The hottest year ever

It is therefore no coincidence that there has been no shortage of extreme weather events (which are fueled by high temperatures): from the flood that killed over a thousand people between Afghanistan and Pakistan starting last March, to typhoon Yagi that devastated South-East Asia , killing over 800 people, until the intense rains that hit the Mediterranean, first flooding Emilia Romagna, and then reaching Spain, where the Dana that hit the Valencia area caused more than 200 victims, ranking among the worst natural disasters to ever hit the country.

Cop29

In this context, COP29 is preparing to open its doors, an event dedicated this year to the topic of climate finance.

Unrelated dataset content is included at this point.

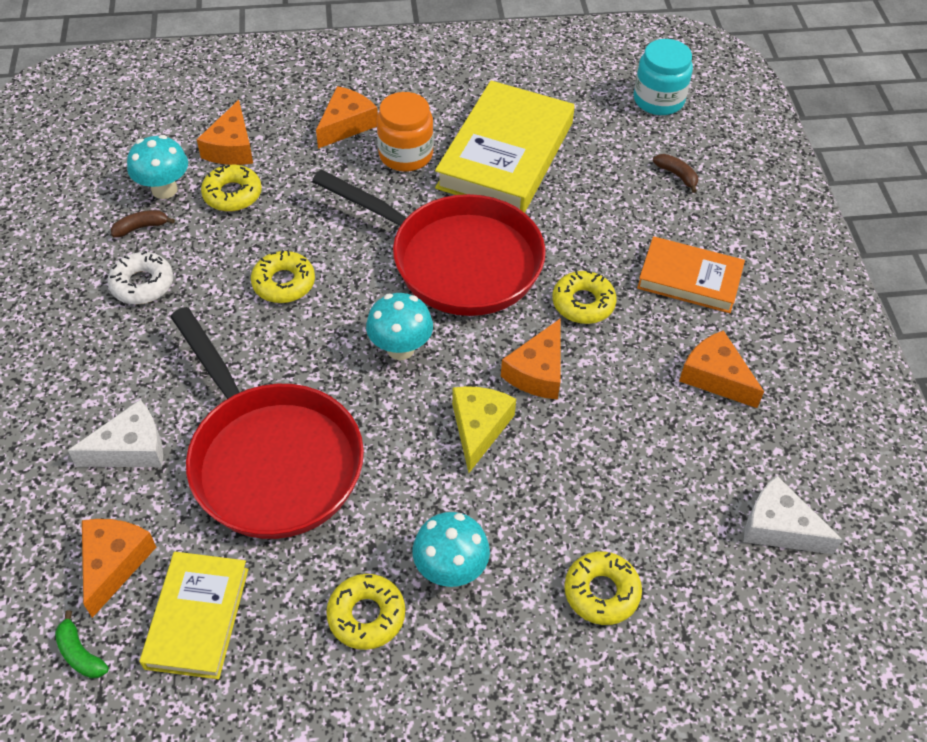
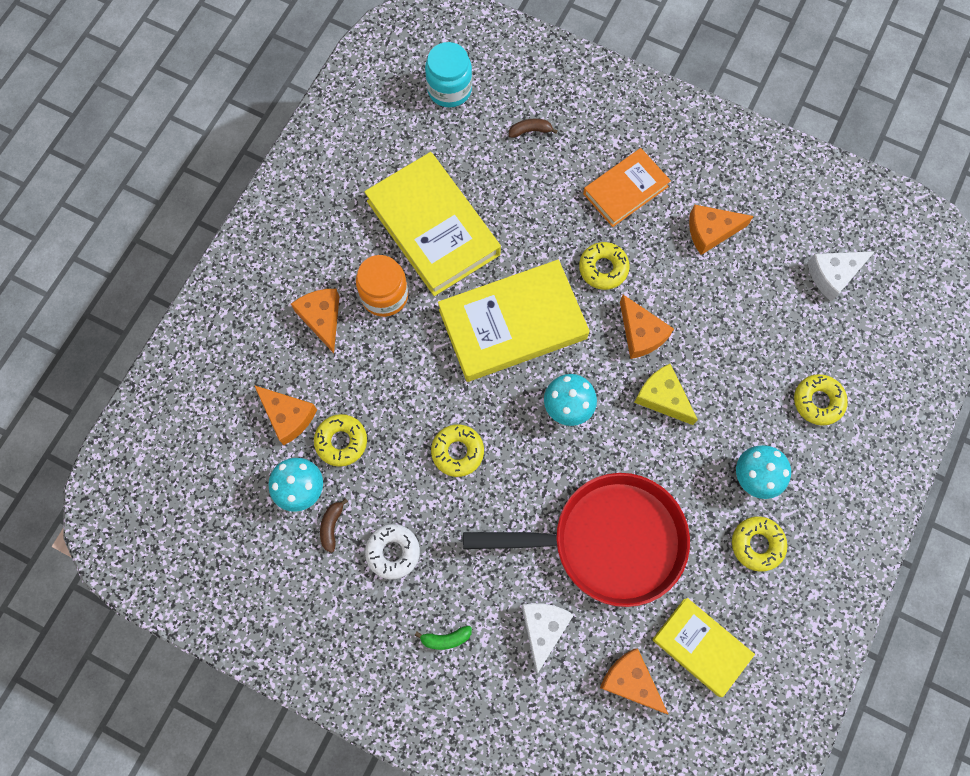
camera: 55 degrees left, 20 degrees up
green banana [55,610,109,678] -> green banana moved to [415,626,472,650]
red pan [312,169,546,316] -> yellow book [438,260,590,382]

In fact, at the center of the UN delegations’ negotiations will be the fund dedicated to the most vulnerable countries, financed by the most industrialized nations (and therefore historical emitters of greenhouse gases) to help even the weakest economies face the energy transition. The project on the table is that of the New Collective Quantified Goal, a fund that should replace the 100 billion dollar per year one that was promised with the Paris agreements, which only came into force in 2022, and which the countries in developing world they hope will see an increase in the efforts made by the richest nations, with a target of around one billion dollars a year starting from 2025 (one thousand thousand billion dollars).

athens fires 2024

However, the negotiations promise to be complicated. Both in terms of the management of the funds (which the recipients would like entrusted to them, while the donors demand a system to control how the resources are spent), and on the redefinition of the audience of financiers. Currently, in fact, it is based on a dated definition of “industrialised” countries, which does not include, for example, well-established economic and industrial powers such as China and the countries of the Arabian Gulf, today large emitters of greenhouse gases on a par with Europe and the United States, who obviously resist when you try to get them to join the fund’s financiers group.

The stakes

Arriving at the end of COP29 with clear and shared economic objectives on financing for the energy transition, which precisely indicate how much and who will pay, who the beneficiaries will be and how they will be able to spend the money, would be a fundamental goal for keeping the Paris agreements alive. In fact, the next round of projects for decarbonisation and climate adaptation are expected to be submitted to the United Nations by all states next year. And from this perspective, the resources put on the table by the New Collective Quantified Goal will be fundamental for many nations to set themselves ambitious goals, which will allow them to start reducing the quantity of emissions produced at a global level as soon as possible.

Many consider it the last chance to return to the path traced by the Paris agreements, and achieve the objective indicated by the IPCC of halving climate-changing emissions by 2030.